Screwing the moneylenders


The PIGS are squealing.

Barely a day has passed this summer without rumour of sovereign debt default panicking already skittish markets. Greece would have defaulted without massive EU intervention, but even this hasn’t prevented fresh fear of Eurozone-wide contagion.

France is the latest casualty, with shares in its financial institutions paying a heavy price this week.

The Euro monument outside the ECB in Frankfurt, Germany By This photo (C) Lars Aronsson (Own work) [CC SA 1.0 (http://creativecommons.org/licenses/sa/1.0/)], via Wikimedia Commons

The spectre of sovereign debt default is not contained to the Eurozone. American politicians played a game of fiscal chicken as the US Treasury came within hours of being unable to service its multi-trillion dollar debt. Both sides eventually flinched, with emergency legislation being passed on 2nd August. Xinhua, the Chinese news agency and voice of US’s biggest creditor, was harsh in its assessment, stating that:

“It is time for the naughty boys in Washington to stop chicken games before they cause more damages.”

It might seem that such financial crises are a product of our financially interdependent and globalised age. But debt crises and sovereign defaults stretch back to when such lending was extended to city-states, kingdoms and empires and when sovereigns were, well, sovereigns.

Struzenegger and Zettelmeyer’s surprisingly accessible book on debt default reveals that the first recorded  sovereign debt default occurred in the fourth century B.C.

Temple of Isis, Delos By Bernard Gagnon (Own work) [CC BY-SA 3.0 (http://creativecommons.org/licenses/by-sa/3.0) or GFDL (http://www.gnu.org/copyleft/fdl.html)], via Wikimedia Commons

Ten out of the thirteen members of the Attic Maritime Association defaulted on loans issued by the Delos Temple. Whether these errant city-states were subject to divine wrath is not recorded, but their earthly representatives had a practical response – they took to lending to private concerns rather than public bodies.

This default kicks off a long recorded history of financial irresponsibility which has come full circle with today’s Greek crisis.

Debt default was the exception to the norm of dealing with financial problems by currency debasement. The Roman denarius started life in the Republic with an almost pure 4.5 grams of silver.

Silver denarius bearing the portrait of Emperor Nero Classical Numismatic Group, Inc. http://www.cngcoins.com [GFDL (http://www.gnu.org/copyleft/fdl.html) or CC BY-SA 2.5 (http://creativecommons.org/licenses/by-sa/2.5)], via Wikimedia Commons

By the time of Nero this had reduced to 3.8 grams, and the fall of Rome was highlighted by the coin being substituted for a bronze issue in the reign of Diocletian.

Henry VIII found himself desperately short of money as he pursued foreign conflict in the 1540s.
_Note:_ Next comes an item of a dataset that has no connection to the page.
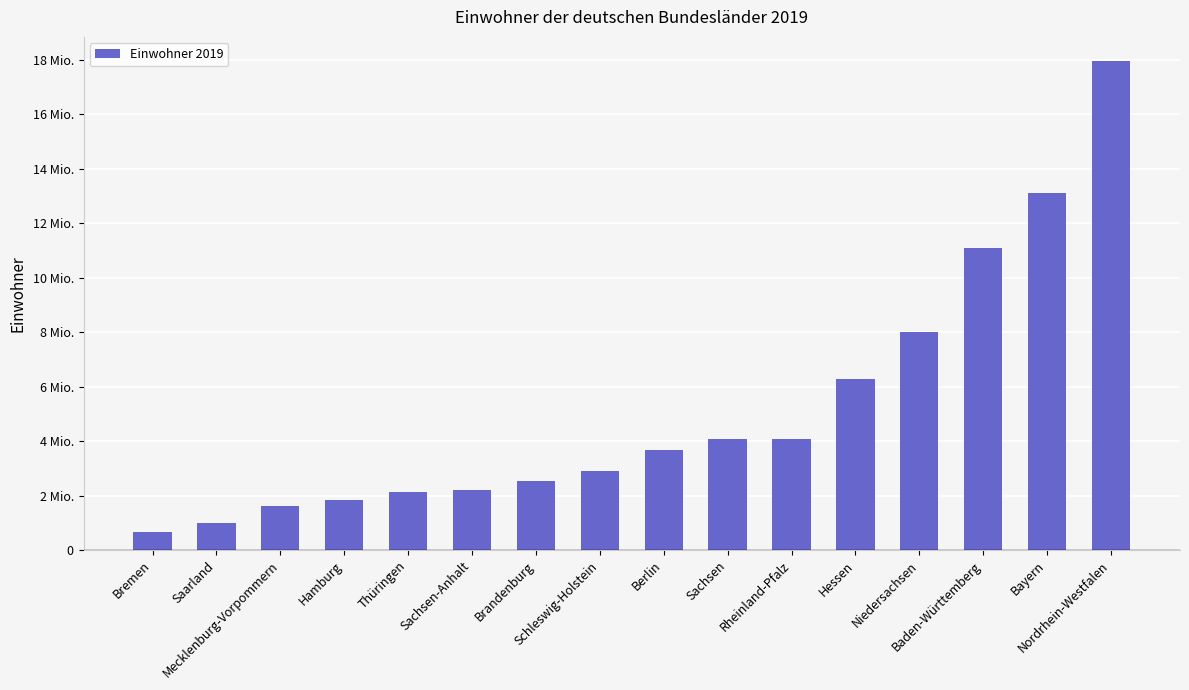

Reading left to right, list all the values displayed in this chart.

Bremen=681202	Saarland=986887	Mecklenburg-Vorpommern=1608138	Hamburg=1847253	Thüringen=2133378	Sachsen-Anhalt=2194782	Brandenburg=2521893	Schleswig-Holstein=2903773	Berlin=3669491	Sachsen=4071971	Rheinland-Pfalz=4093903	Hessen=6288080	Niedersachsen=7993608	Baden-Württemberg=11100394	Bayern=13124737	Nordrhein-Westfalen=17947221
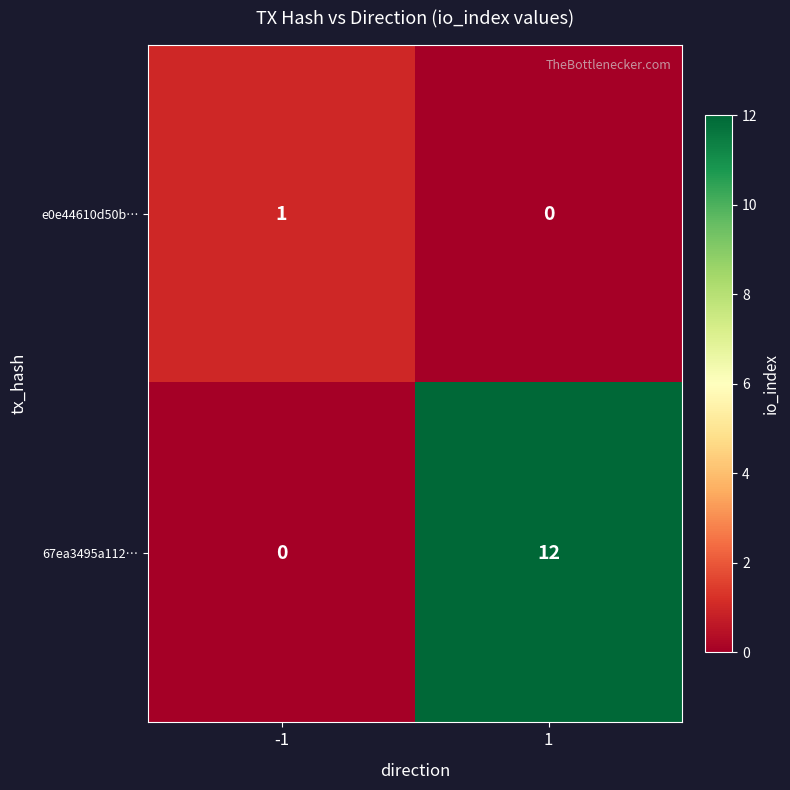

Which series has the widest spread of values?

67ea3495a112…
The short term solution was a wholesale debasement of English coinage beginning in 1546.

By 1551, the silver content of the coins was barely a sixth of those minted in the reign of his father, Henry VII. The ‘golden age’ of Elizabeth was accompanied by a silver age for English coins, as quality and confidence in the currency were restored.

Currency manipulation was not a complete solution, however, and, ultimately, a day of fiscal reckoning would come. In 1345, Edward III of England repudiated his debt to the societies of the Bardi and the Peruzzzi in Florence, triggering a financial crisis that would ultimately cause the fall of these two great banking houses.

Edward III owed 900,000 florins to the Bardi, and 600,000 to the Peruzzi  – vast sums roughly equal to $6bn in purchasing power terms or $240m based solely on today’s value of the gold at stake.

Edward_III_(18th_century) See page for author [Public domain], via Wikimedia Commons

Defaults would become more common from the 16th century onwards. France and Spain lead a dubious club of European debtors, defaulting eight and six times respectively between 1500 and 1800.

The historical antecedents for the solvency of the PIGS are not promising. In modern times Portugal has defaulted five times (1837, 1841, 1845, 1852 and 1890), Greece four times (1826, 1843, 1860 and 1893), Italy once (1941) and Spain a whopping seven times (1820, 1831, 1834, 1851, 1867, 1872 and 1882).

The so-called Anglo-Saxon economies appear to be historically sounder bets – the UK and USA have never defaulted (although the 1840s did see public debt default in the USA as nine states either temporarily or permanently repudiated all or part of their debts (Maryland, Pennsylvania, Indiana, Illinois, Michigan, Arkansas, Louisiana, Mississippi, and the Territory of Florida form the roll of dishonour)).

All of this shows that sovereign debt defaults are nothing new. Even global financial interdependence is far from being a uniquely 21st century phenomenon  – think of those 14th century sun-baked Tuscans suddenly impoverished by royal command in a remote, rain lashed island far to the north.

Perhaps the long view gives some hope – sovereign debt default has happened with surprising frequency, yet the world keeps turning.